Papa coupa la fusée, et ils se retrouvèrent une fois de plus en chute libre. Johanna ressentit une montée de nausée. Habituellement, elle n’avait jamais le mal de l’espace. Mais, cette fois-ci, c’était différent. L’image de la terre et de la mer dans la fenêtre du bas grandissait lentement. Il n’y avait que quelques nuages épars. La côte était une répétition infinie de petites îles, de caps et d’anses. Un vert foncé soulignait les échancrures du rivage et les vallées avant de devenir noir et gris dans les montagnes. Il y avait de la neige – et probablement, aussi, la glace dont rêvait Jefri – un peu partout, par plaques et par cercles. C’était très beau… et ils tombaient droit dessus !

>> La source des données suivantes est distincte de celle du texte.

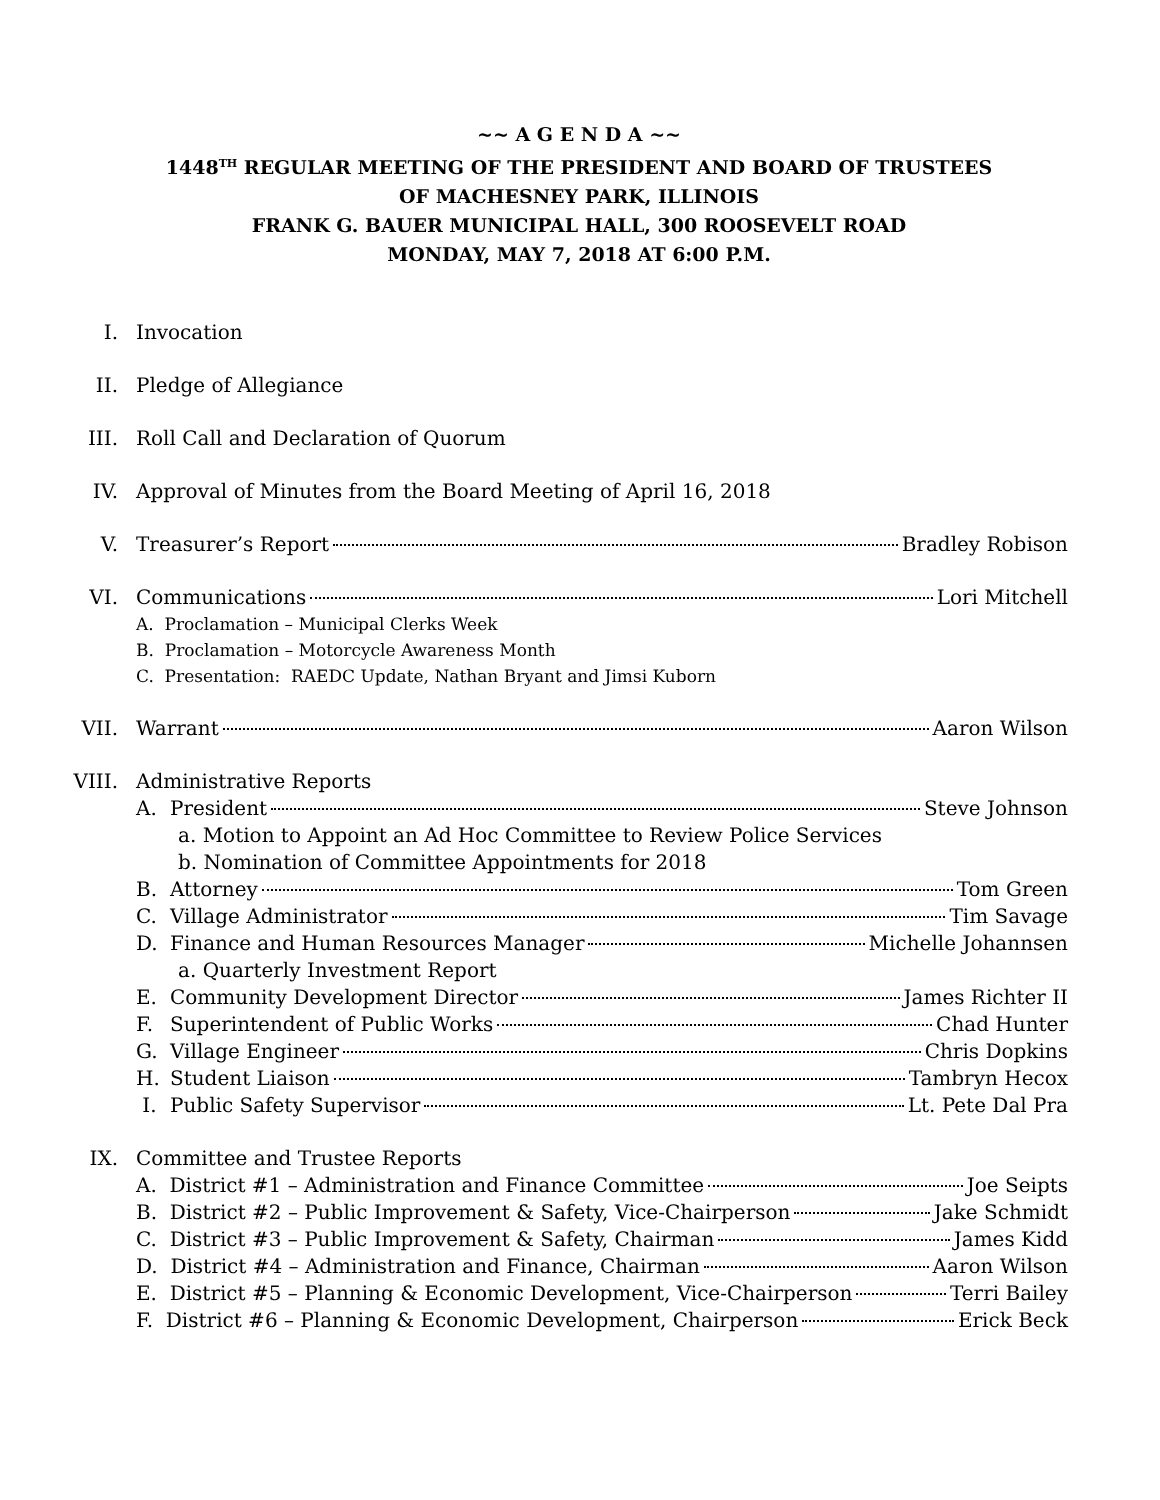~~ A G E N D A ~~
1448<sup>TH</sup> REGULAR MEETING OF THE PRESIDENT AND BOARD OF TRUSTEES
OF MACHESNEY PARK, ILLINOIS
FRANK G. BAUER MUNICIPAL HALL, 300 ROOSEVELT ROAD
MONDAY, MAY 7, 2018 AT 6:00 P.M.
I. Invocation
II. Pledge of Allegiance
III. Roll Call and Declaration of Quorum
IV. Approval of Minutes from the Board Meeting of April 16, 2018
V. Treasurer’s Report Bradley Robison
VI. Communications Lori Mitchell
A. Proclamation – Municipal Clerks Week
B. Proclamation – Motorcycle Awareness Month
C. Presentation: RAEDC Update, Nathan Bryant and Jimsi Kuborn
VII. Warrant Aaron Wilson
VIII.
Administrative Reports
A. President Steve Johnson
a. Motion to Appoint an Ad Hoc Committee to Review Police Services
b. Nomination of Committee Appointments for 2018
B. Attorney Tom Green
C. Village Administrator Tim Savage
D. Finance and Human Resources Manager Michelle Johannsen
a. Quarterly Investment Report
E. Community Development Director James Richter II
F. Superintendent of Public Works Chad Hunter
G. Village Engineer Chris Dopkins
H. Student Liaison Tambryn Hecox
I. Public Safety Supervisor Lt. Pete Dal Pra
IX. Committee and Trustee Reports
A. District #1 – Administration and Finance Committee Joe Seipts
B. District #2 – Public Improvement & Safety, Vice-Chairperson Jake Schmidt
C. District #3 – Public Improvement & Safety, Chairman James Kidd
D. District #4 – Administration and Finance, Chairman Aaron Wilson
E. District #5 – Planning & Economic Development, Vice-Chairperson Terri Bailey
F. District #6 – Planning & Economic Development, Chairperson Erick Beck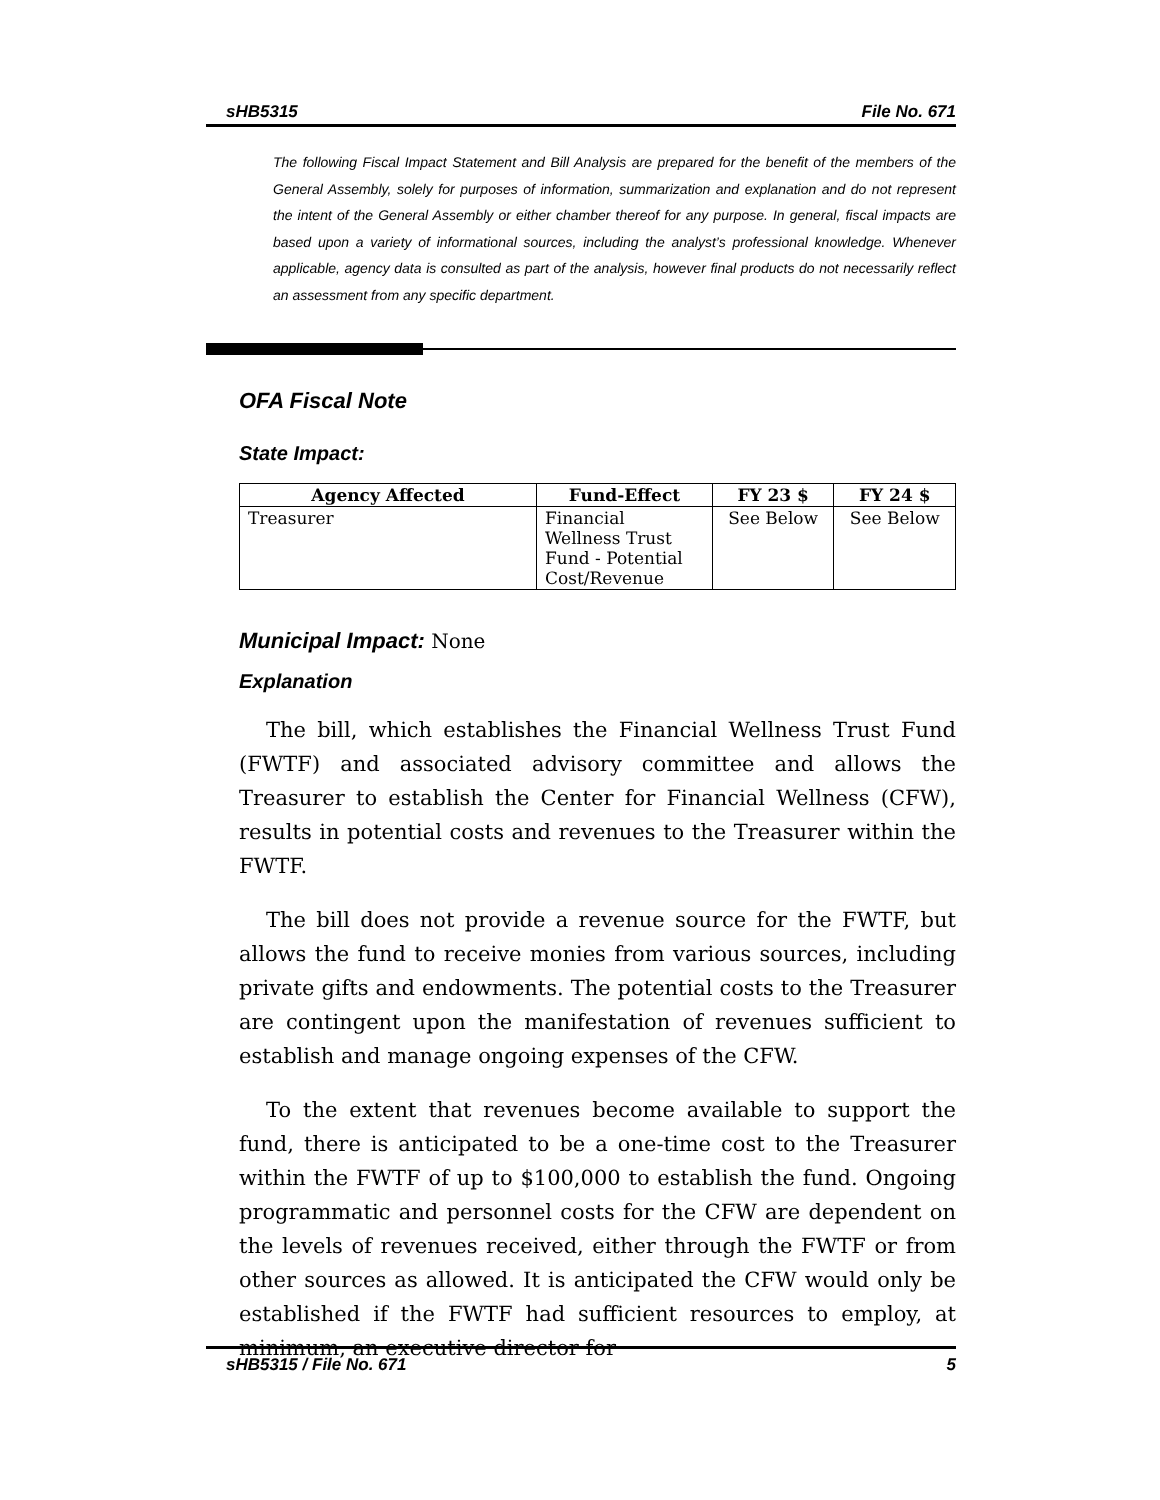sHB5315 File No. 671
The following Fiscal Impact Statement and Bill Analysis are prepared for the benefit of the members of the General Assembly, solely for purposes of information, summarization and explanation and do not represent the intent of the General Assembly or either chamber thereof for any purpose. In general, fiscal impacts are based upon a variety of informational sources, including the analyst’s professional knowledge. Whenever applicable, agency data is consulted as part of the analysis, however final products do not necessarily reflect an assessment from any specific department.
OFA Fiscal Note
State Impact:
| Agency Affected | Fund-Effect | FY 23 $ | FY 24 $ |
| --- | --- | --- | --- |
| Treasurer | Financial Wellness Trust Fund - Potential Cost/Revenue | See Below | See Below |
Municipal Impact: None
Explanation
The bill, which establishes the Financial Wellness Trust Fund (FWTF) and associated advisory committee and allows the Treasurer to establish the Center for Financial Wellness (CFW), results in potential costs and revenues to the Treasurer within the FWTF.
The bill does not provide a revenue source for the FWTF, but allows the fund to receive monies from various sources, including private gifts and endowments. The potential costs to the Treasurer are contingent upon the manifestation of revenues sufficient to establish and manage ongoing expenses of the CFW.
To the extent that revenues become available to support the fund, there is anticipated to be a one-time cost to the Treasurer within the FWTF of up to $100,000 to establish the fund. Ongoing programmatic and personnel costs for the CFW are dependent on the levels of revenues received, either through the FWTF or from other sources as allowed. It is anticipated the CFW would only be established if the FWTF had sufficient resources to employ, at minimum, an executive director for
sHB5315 / File No. 671 5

Elle entendit une série de chocs métalliques sur la coque du module de cargaison tandis que les fusées d’appoint orientaient leur vaisseau pour que la tuyère principale soit vers le bas. La fenêtre de droite montrait à présent le sol. La torche s’alluma de nouveau, à une gravité environ. Les bords de l’écran s’obscurcirent, brûlés comme par un halo.
— Ouah ! fit Jefri. On dirait un ascenseur qui n’arrête pas de descendre, descendre, descendre…
Cent kilomètres de chute, assez lente pour que le frottement atmosphérique ne les mette pas en pièces. Sjana Olsndot avait raison. C’était une manière très particulière de descendre d’orbite, et c’était loin d’être la meilleure, quand on avait le choix.
Ce n’était pas, en tout cas, ce qui était prévu dans le plan de fuite initial. Ils auraient dû opérer la jonction avec la frégate du Lab Haut et tous les adultes qui seraient parvenus à s’échapper.